The curvature of curves and its computation

How much does a curve bend? That looks like an important question to ask. Indeed, it is THE question to ask because curvature is everything we need to know about a curve (modulo some annoying groups we will talk about in the future). If you are too shy to ask, you can compute it and that is what this post is about. In order to compute the curvature you need a bunch of things and for each one there is a bunch of ways of doing it, so, let’s talk about some of them.


Consider the curve \gamma(t) = (x(t), y(t)) (yeah, we are going to work in two dimensions where everything is nice). It has coordinates x(t) and y(t) that change according with a parameter t. The derivative of the curve is the rate of change of its coordinates, so, let’s just focus in one of them.

------------

## To do:
- a) In the curvature text, list every mathematical expression in the paragraph that begins "Consider the curve."
- b) Translate this sentence from the curvature text into Spanish: "It has coordinates x(t) and y(t) that change according with a parameter t."
- c) Write the next part of the text on the curvature of curves, picking up after its last sentence.

------------

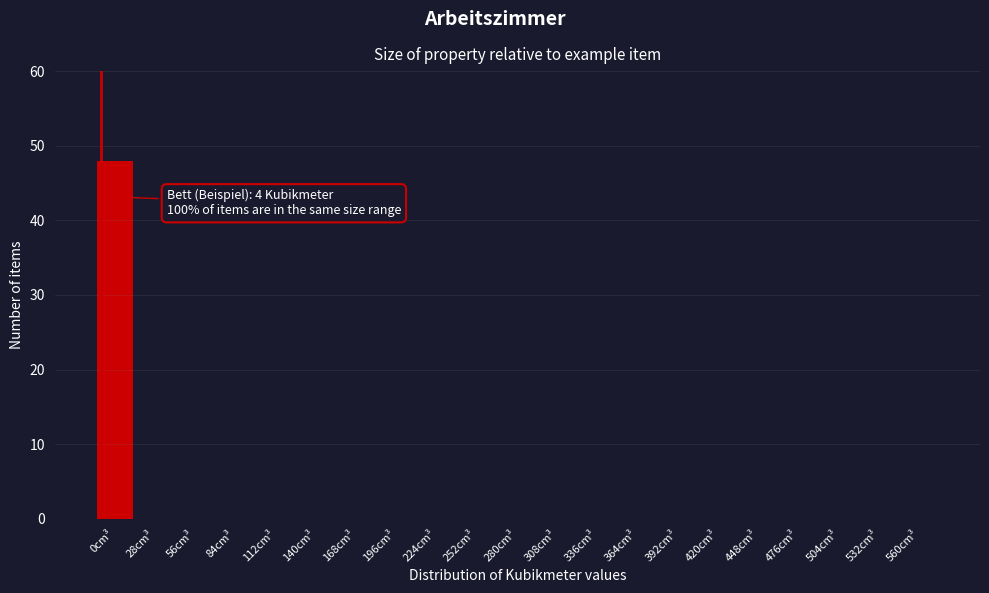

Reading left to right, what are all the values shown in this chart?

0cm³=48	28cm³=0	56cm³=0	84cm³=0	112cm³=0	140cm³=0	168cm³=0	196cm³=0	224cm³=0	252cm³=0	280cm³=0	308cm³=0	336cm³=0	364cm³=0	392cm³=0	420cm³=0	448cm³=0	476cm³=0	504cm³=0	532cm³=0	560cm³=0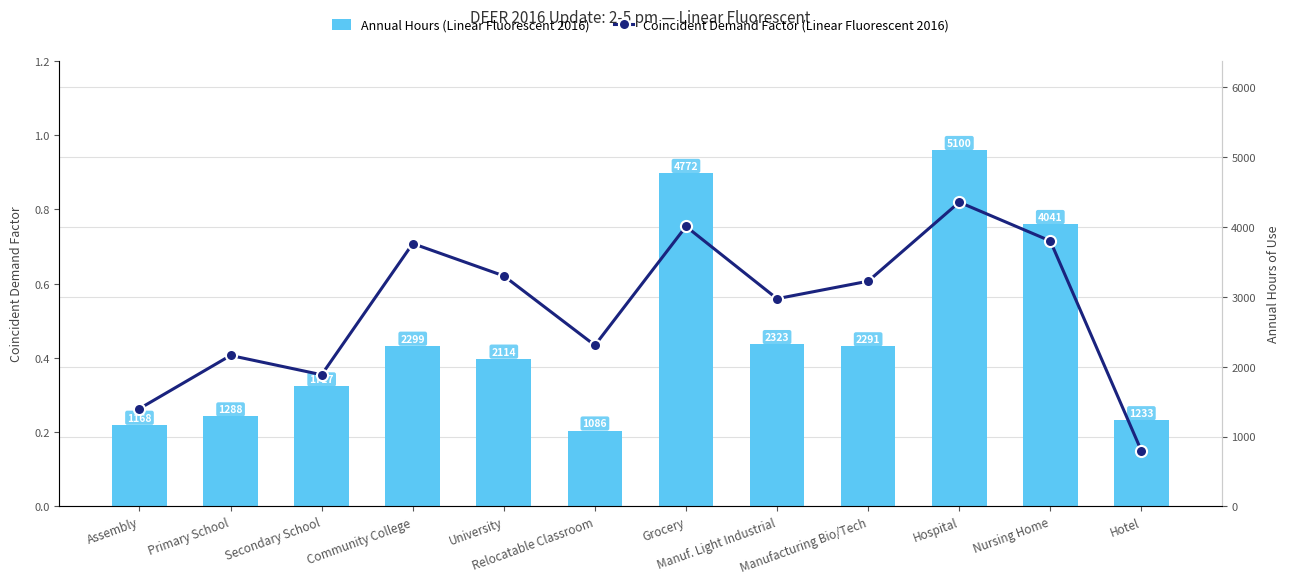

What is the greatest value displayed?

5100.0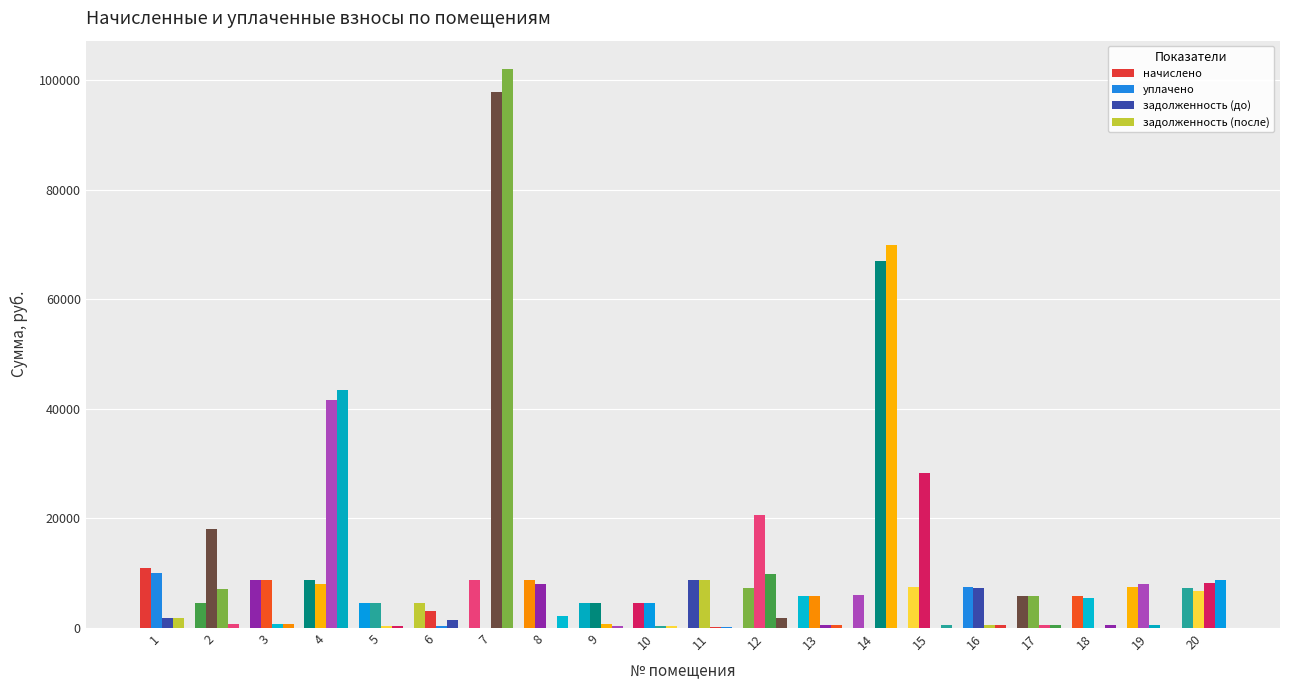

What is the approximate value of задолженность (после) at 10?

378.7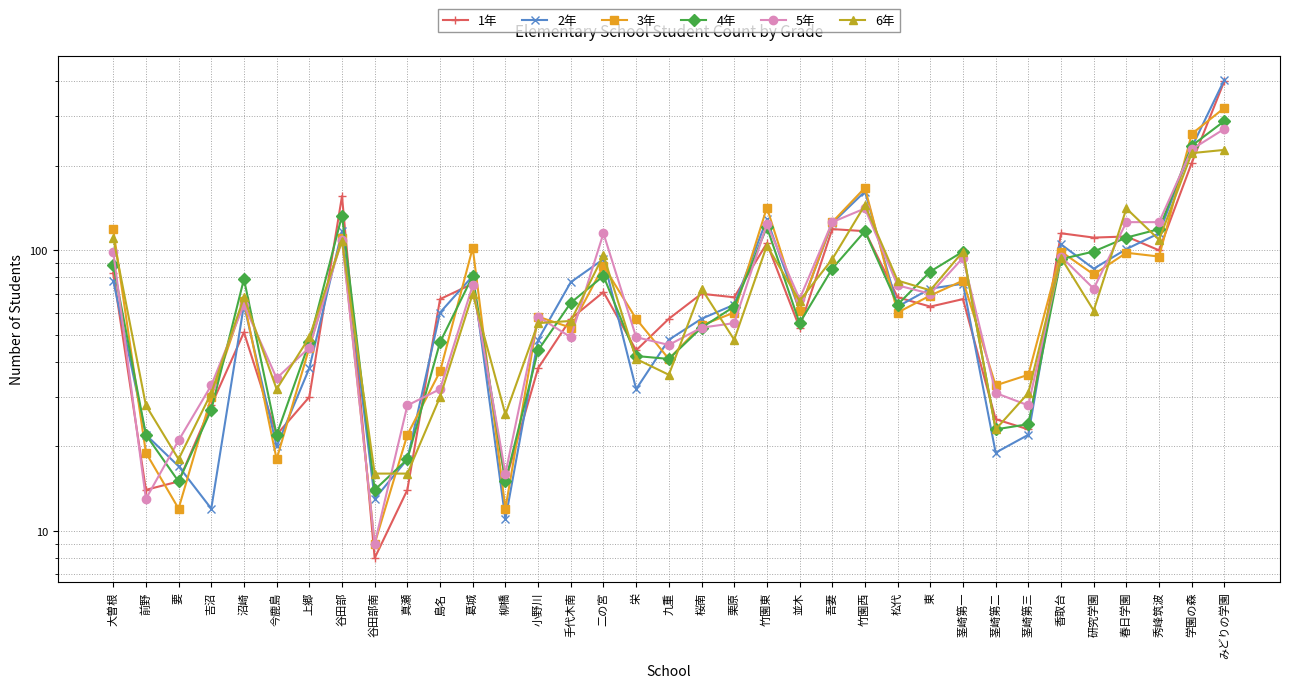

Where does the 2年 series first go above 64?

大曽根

------------

## Results:
- a)
\gamma(t) = (x(t), y(t))
x(t)
y(t)
t

- b) Tiene coordenadas x(t) e y(t) que cambian según un parámetro t.

- c)
The derivate is the rate of change. How much change in a minute, for example, if our parameter represent time in minutes as a unit. There are  three ways of expressing this numerically:

Forward: \frac{x(t + h) - x(t)}{h}

Backwards: \frac{x(t) - x(t-h)}{h}

Central: \frac{x(t + h) - 2x(t) + x(t - h)}{h^2}

This is only an approximation, because, if you remember your calculus lectures, the true derivative occurs in the limit h \rightarrow 0. Your approximation is then as good as small is your h in the denominator. If you ask a numerical analyst, she will say: “use the central one!” (hope you spot the reason for that). Awesome! The problem is that in the fringes of your data (yes, you can not get infinite data), that scheme isn’t defined for obvious reasons.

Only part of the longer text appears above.